Pädagoge Zierer kritisiert "Digitalisierungswahn" an deutschen Schulen
Der Augsburger Schulpädagogikprofessor Klaus Zierer sieht einen "Digitalisierungswahn" an Schulen. Er reagierte mit dieser Einschätzung auf die Ankündigung der CSU, dass bis zum Jahr 2028 alle Schülerinnen und Schüler in Bayern mit einem Tablet für den Unterricht ausgestattet werden sollen.
Es sei unverständlich, wie man in Zeiten von Finanznot, Erosion der Demokratie und Bildungskrise den Heilsbringer in der Digitalisierung suchen könne, sagte Zierer. Diese sei mitverantwortlich für die genannten Probleme. "Das Ganze gleicht einem Digitalisierungswahn!" Andere Länder wie Frankreich, Schweden oder die Niederlande würden aufgrund der Studienlage bereits umdenken.
"Beim Lernen spricht vieles für das Analoge"
Der Ordinarius für Schulpädagogik der Universität Augsburg begründete seine Kritik damit, dass die Erkenntnisse der Bildungsforschung zu digitalen Medien eindeutig seien. Demnach seien gedruckte Schulbücher didaktisch wertvoller als digitale Varianten. "Auch wenn digitale Medien mehr Möglichkeiten eröffnen: Beim Lernen spricht vieles für das Analoge", betonte Zierer.
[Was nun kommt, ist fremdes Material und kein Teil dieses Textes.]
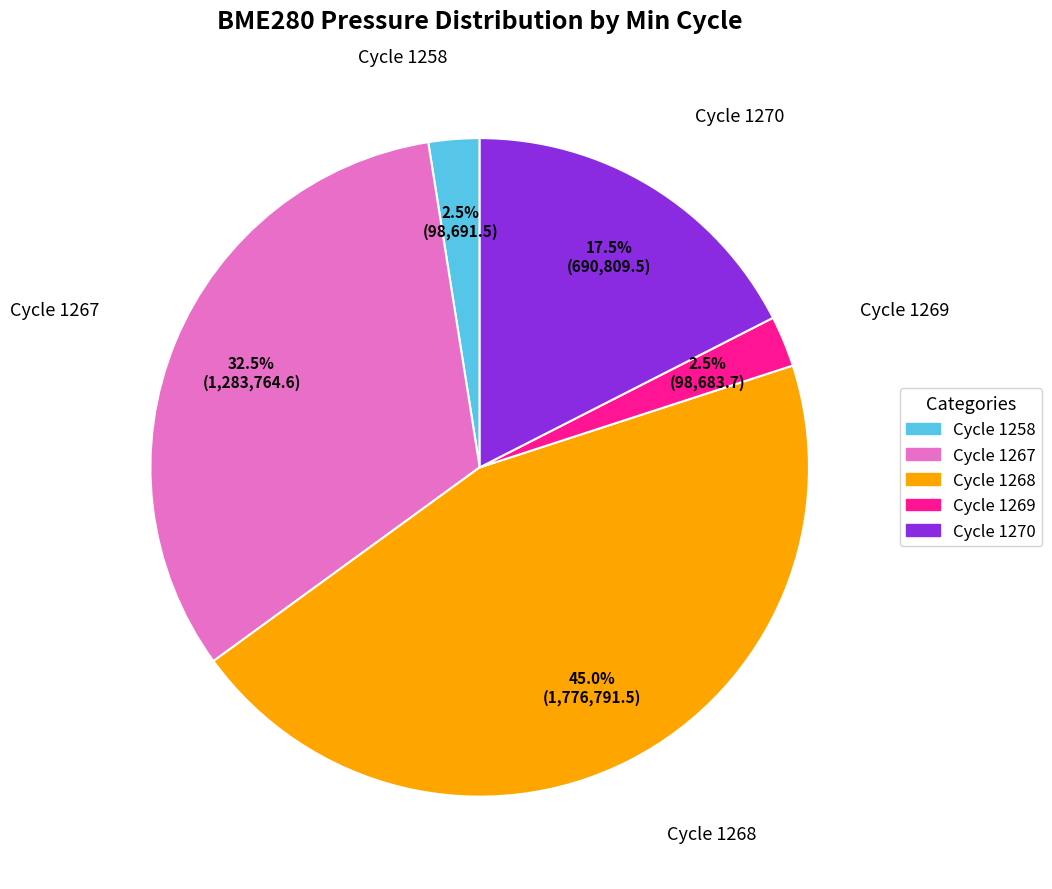

Does any single category account for the majority?

No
Er warnte, dass die häufige Nutzung von Handys, Tablets oder Computern den Wortschatz der Kinder reduziere und die Fähigkeit zur Textproduktion hemme. Zierer bezog sich auf eine Untersuchung der Technischen Universität Dortmund zu Viertklässlern. "Die Ergebnisse zeigen, dass Kinder, die selten Bücher lesen und häufig an digitalen Geräten, den höchsten Förderbedarf hinsichtlich ihres Wortschatzes aufweisen", heißt es in der Ende 2022 vorgelegten Studie.
Die flächendeckende Ausstattung mit Tablets werde den Kindern mehr schaden als nutzen, warnte Zierer. Die Politiker sollten sich wieder den zentralen bildungspolitischen Herausforderungen zuwenden. Er nannte etwa "wirksame Maßnahmen zur Behebung des Lehrermangels".